This year saw the release of two powerful documentaries exposing the lives of two of the most recognized artists of the past couple decades. Kurt Cobain: Montage of Heck took a look into '90s rock icon Kurt Cobain, his powerful influence on music to come, and intimate never-before-seen footage of a man who would become a legend. On the other side we saw the documentary Amy, taking us into the life Amy Winehouse, another star lost too young with a sad yet honest portrayal about her passionate relationship with her music. Both special documentations in their own right, and necessary for fans and viewers to get deeper looks into the faces behind the music.

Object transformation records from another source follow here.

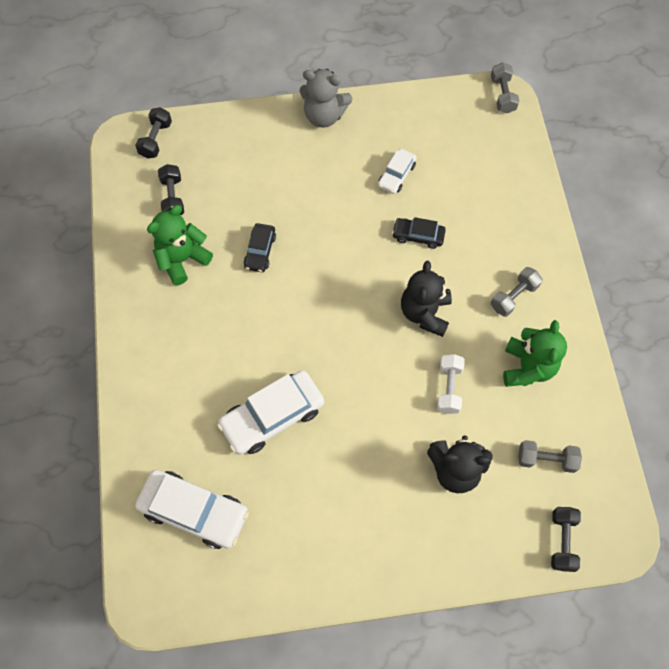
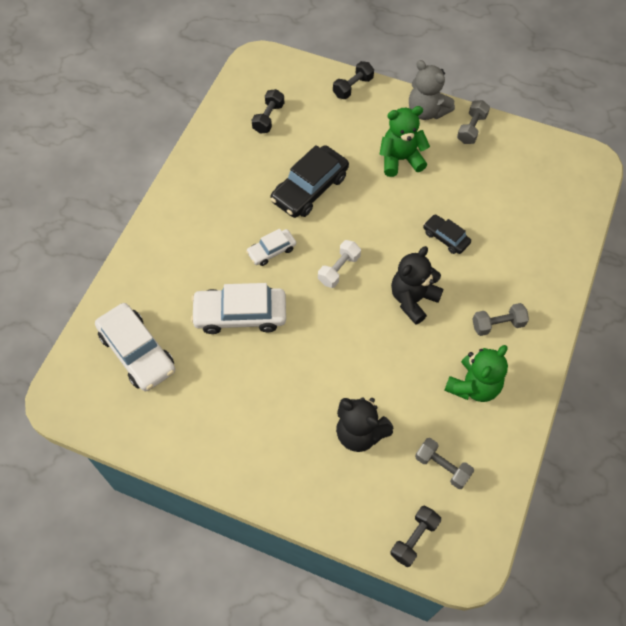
camera: 30 degrees right, 5 degrees down
black dumbbell [135,107,172,159] -> black dumbbell moved to [333,61,374,99]
green teddy bear [147,205,213,285] -> green teddy bear moved to [379,106,430,177]
black car [244,223,276,272] -> black car [270,145,349,218], size x1.83
white car [378,149,417,194] -> white car moved to [246,229,296,266]
white dumbbell [437,354,465,414] -> white dumbbell moved to [318,240,361,288]
grey dumbbell [491,62,519,113] -> grey dumbbell moved to [457,100,490,144]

And that’s what makes music documentaries so special. We may recognize a song, or a verse, but diving deeper into what went on behind the music -- who these voices are as people -- often gives further perspective on the music we listen to. There have been a number of music documentaries over the years, exploring everything from the mental state of a musician to the the struggles being on the road and the relationships between band members. But what usually makes certain music documentaries stand out even further are the passionate portrayals of their subjects, and a story that needed to be heard. Here we’ve compiled our choices for the 10 best music documentaries, and though many more could have made this list, we did our best to include areas from all different tastes of music. Agree? Disagree? Let us know in the comments section below:

10. The Devil and Daniel Johnston
The Devil and Daniel Johnston chronicles the life of Daniel Johnston, a lo-fi, pop musician diagnosed with schizophrenia and bipolar disorder. Johnston worked out of his basement and started his career creating tapes that he would hand out to people he met in the late 80s (and still records today). His story is one of the more interesting out there, as his fame led to a following who termed him as an absolute genius. But the cult musician suffered severe mental illness, along with an obsession with the devil.

The 2005 documentary tells the entire story, from Johnston’s childhood up to the present day filming, and it is a story that both dives deep into the artist’s mental illness and the trials newfound fame put him through. It stays in range of a being a respectful portrayal of the musician, but introduces a powerful back story to the artist behind the music, and where his work is derived from. The documentary was four years in the making, and at Sundance, the film won the 2005 Documentary Directing Award. With the film’s success, it prompted even further interest in Johnston and his music, which he continues to perform.